### Source material

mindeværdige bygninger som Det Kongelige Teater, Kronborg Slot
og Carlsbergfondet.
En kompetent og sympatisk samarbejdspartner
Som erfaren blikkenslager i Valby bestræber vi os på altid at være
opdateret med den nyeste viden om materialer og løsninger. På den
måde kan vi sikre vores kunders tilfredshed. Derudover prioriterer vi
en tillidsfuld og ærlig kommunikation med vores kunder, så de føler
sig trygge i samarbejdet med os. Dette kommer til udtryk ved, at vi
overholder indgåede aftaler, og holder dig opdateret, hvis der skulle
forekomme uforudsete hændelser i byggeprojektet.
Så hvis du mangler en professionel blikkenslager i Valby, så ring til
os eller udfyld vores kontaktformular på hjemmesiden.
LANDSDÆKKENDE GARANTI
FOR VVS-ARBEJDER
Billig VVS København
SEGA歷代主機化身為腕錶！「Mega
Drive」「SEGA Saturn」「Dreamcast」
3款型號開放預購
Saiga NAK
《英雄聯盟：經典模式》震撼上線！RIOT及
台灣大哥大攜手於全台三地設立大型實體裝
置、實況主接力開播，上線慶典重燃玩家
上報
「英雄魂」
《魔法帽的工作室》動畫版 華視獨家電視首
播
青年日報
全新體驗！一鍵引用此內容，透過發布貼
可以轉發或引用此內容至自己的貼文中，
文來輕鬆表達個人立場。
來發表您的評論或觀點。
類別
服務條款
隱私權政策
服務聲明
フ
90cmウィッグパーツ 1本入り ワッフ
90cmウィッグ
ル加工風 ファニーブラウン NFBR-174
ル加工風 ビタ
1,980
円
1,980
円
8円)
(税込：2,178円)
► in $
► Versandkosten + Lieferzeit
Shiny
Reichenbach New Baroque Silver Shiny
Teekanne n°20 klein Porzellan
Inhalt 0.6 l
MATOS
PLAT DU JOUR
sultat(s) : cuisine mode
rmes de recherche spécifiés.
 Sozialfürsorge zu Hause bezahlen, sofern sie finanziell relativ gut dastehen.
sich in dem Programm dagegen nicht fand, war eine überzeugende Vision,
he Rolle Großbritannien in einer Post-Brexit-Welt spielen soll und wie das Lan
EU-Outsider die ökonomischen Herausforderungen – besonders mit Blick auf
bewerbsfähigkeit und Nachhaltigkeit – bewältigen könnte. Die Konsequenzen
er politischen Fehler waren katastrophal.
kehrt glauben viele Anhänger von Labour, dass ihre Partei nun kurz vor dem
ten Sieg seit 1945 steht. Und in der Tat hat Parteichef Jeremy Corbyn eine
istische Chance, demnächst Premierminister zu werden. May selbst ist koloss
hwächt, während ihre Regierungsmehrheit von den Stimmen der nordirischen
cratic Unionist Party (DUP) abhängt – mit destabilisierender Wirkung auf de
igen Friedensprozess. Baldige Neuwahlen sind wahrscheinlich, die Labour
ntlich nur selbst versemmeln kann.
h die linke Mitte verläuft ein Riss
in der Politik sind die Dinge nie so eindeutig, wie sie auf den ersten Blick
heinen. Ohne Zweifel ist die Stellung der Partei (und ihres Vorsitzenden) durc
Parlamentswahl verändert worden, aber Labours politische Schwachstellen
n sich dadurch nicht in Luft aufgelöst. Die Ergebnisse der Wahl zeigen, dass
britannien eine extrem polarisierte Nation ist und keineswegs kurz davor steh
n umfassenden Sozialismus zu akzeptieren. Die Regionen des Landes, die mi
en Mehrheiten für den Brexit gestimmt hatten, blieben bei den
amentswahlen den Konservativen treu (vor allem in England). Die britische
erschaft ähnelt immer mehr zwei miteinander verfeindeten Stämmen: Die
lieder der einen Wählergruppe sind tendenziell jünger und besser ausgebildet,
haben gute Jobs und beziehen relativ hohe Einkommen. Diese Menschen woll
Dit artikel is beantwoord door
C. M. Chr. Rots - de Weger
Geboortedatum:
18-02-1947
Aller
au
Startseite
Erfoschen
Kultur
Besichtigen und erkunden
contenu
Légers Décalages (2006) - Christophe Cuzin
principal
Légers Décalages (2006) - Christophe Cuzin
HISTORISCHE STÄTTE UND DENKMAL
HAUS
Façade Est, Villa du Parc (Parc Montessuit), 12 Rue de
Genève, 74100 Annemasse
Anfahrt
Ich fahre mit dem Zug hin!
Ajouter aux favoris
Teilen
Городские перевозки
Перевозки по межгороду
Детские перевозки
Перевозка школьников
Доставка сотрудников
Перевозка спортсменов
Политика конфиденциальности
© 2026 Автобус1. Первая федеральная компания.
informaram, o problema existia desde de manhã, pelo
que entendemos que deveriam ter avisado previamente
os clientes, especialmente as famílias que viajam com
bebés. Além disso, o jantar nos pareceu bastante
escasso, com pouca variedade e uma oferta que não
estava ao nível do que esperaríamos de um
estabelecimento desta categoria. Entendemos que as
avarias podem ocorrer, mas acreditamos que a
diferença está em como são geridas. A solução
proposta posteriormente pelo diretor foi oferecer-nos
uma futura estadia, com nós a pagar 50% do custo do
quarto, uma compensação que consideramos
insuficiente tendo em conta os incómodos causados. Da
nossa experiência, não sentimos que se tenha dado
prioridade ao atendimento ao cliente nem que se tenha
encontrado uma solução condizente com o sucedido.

### Problem details
Transcribe each line of the listing exactly.

### Task solution
mindeværdige bygninger som Det Kongelige Teater, Kronborg Slot
og Carlsbergfondet.
En kompetent og sympatisk samarbejdspartner
Som erfaren blikkenslager i Valby bestræber vi os på altid at være
opdateret med den nyeste viden om materialer og løsninger. På den
måde kan vi sikre vores kunders tilfredshed. Derudover prioriterer vi
en tillidsfuld og ærlig kommunikation med vores kunder, så de føler
sig trygge i samarbejdet med os. Dette kommer til udtryk ved, at vi
overholder indgåede aftaler, og holder dig opdateret, hvis der skulle
forekomme uforudsete hændelser i byggeprojektet.
Så hvis du mangler en professionel blikkenslager i Valby, så ring til
os eller udfyld vores kontaktformular på hjemmesiden.
LANDSDÆKKENDE GARANTI
FOR VVS-ARBEJDER
Billig VVS København
SEGA歷代主機化身為腕錶！「Mega
Drive」「SEGA Saturn」「Dreamcast」
3款型號開放預購
Saiga NAK
《英雄聯盟：經典模式》震撼上線！RIOT及
台灣大哥大攜手於全台三地設立大型實體裝
置、實況主接力開播，上線慶典重燃玩家
上報
「英雄魂」
《魔法帽的工作室》動畫版 華視獨家電視首
播
青年日報
全新體驗！一鍵引用此內容，透過發布貼
可以轉發或引用此內容至自己的貼文中，
文來輕鬆表達個人立場。
來發表您的評論或觀點。
類別
服務條款
隱私權政策
服務聲明
フ
90cmウィッグパーツ 1本入り ワッフ
90cmウィッグ
ル加工風 ファニーブラウン NFBR-174
ル加工風 ビタ
1,980
円
1,980
円
8円)
(税込：2,178円)
► in $
► Versandkosten + Lieferzeit
Shiny
Reichenbach New Baroque Silver Shiny
Teekanne n°20 klein Porzellan
Inhalt 0.6 l
MATOS
PLAT DU JOUR
sultat(s) : cuisine mode
rmes de recherche spécifiés.
 Sozialfürsorge zu Hause bezahlen, sofern sie finanziell relativ gut dastehen.
sich in dem Programm dagegen nicht fand, war eine überzeugende Vision,
he Rolle Großbritannien in einer Post-Brexit-Welt spielen soll und wie das Lan
EU-Outsider die ökonomischen Herausforderungen – besonders mit Blick auf
bewerbsfähigkeit und Nachhaltigkeit – bewältigen könnte. Die Konsequenzen
er politischen Fehler waren katastrophal.
kehrt glauben viele Anhänger von Labour, dass ihre Partei nun kurz vor dem
ten Sieg seit 1945 steht. Und in der Tat hat Parteichef Jeremy Corbyn eine
istische Chance, demnächst Premierminister zu werden. May selbst ist koloss
hwächt, während ihre Regierungsmehrheit von den Stimmen der nordirischen
cratic Unionist Party (DUP) abhängt – mit destabilisierender Wirkung auf de
igen Friedensprozess. Baldige Neuwahlen sind wahrscheinlich, die Labour
ntlich nur selbst versemmeln kann.
h die linke Mitte verläuft ein Riss
in der Politik sind die Dinge nie so eindeutig, wie sie auf den ersten Blick
heinen. Ohne Zweifel ist die Stellung der Partei (und ihres Vorsitzenden) durc
Parlamentswahl verändert worden, aber Labours politische Schwachstellen
n sich dadurch nicht in Luft aufgelöst. Die Ergebnisse der Wahl zeigen, dass
britannien eine extrem polarisierte Nation ist und keineswegs kurz davor steh
n umfassenden Sozialismus zu akzeptieren. Die Regionen des Landes, die mi
en Mehrheiten für den Brexit gestimmt hatten, blieben bei den
amentswahlen den Konservativen treu (vor allem in England). Die britische
erschaft ähnelt immer mehr zwei miteinander verfeindeten Stämmen: Die
lieder der einen Wählergruppe sind tendenziell jünger und besser ausgebildet,
haben gute Jobs und beziehen relativ hohe Einkommen. Diese Menschen woll
Dit artikel is beantwoord door
C. M. Chr. Rots - de Weger
Geboortedatum:
18-02-1947
Aller
au
Startseite
Erfoschen
Kultur
Besichtigen und erkunden
contenu
Légers Décalages (2006) - Christophe Cuzin
principal
Légers Décalages (2006) - Christophe Cuzin
HISTORISCHE STÄTTE UND DENKMAL
HAUS
Façade Est, Villa du Parc (Parc Montessuit), 12 Rue de
Genève, 74100 Annemasse
Anfahrt
Ich fahre mit dem Zug hin!
Ajouter aux favoris
Teilen
Городские перевозки
Перевозки по межгороду
Детские перевозки
Перевозка школьников
Доставка сотрудников
Перевозка спортсменов
Политика конфиденциальности
© 2026 Автобус1. Первая федеральная компания.
informaram, o problema existia desde de manhã, pelo
que entendemos que deveriam ter avisado previamente
os clientes, especialmente as famílias que viajam com
bebés. Além disso, o jantar nos pareceu bastante
escasso, com pouca variedade e uma oferta que não
estava ao nível do que esperaríamos de um
estabelecimento desta categoria. Entendemos que as
avarias podem ocorrer, mas acreditamos que a
diferença está em como são geridas. A solução
proposta posteriormente pelo diretor foi oferecer-nos
uma futura estadia, com nós a pagar 50% do custo do
quarto, uma compensação que consideramos
insuficiente tendo em conta os incómodos causados. Da
nossa experiência, não sentimos que se tenha dado
prioridade ao atendimento ao cliente nem que se tenha
encontrado uma solução condizente com o sucedido.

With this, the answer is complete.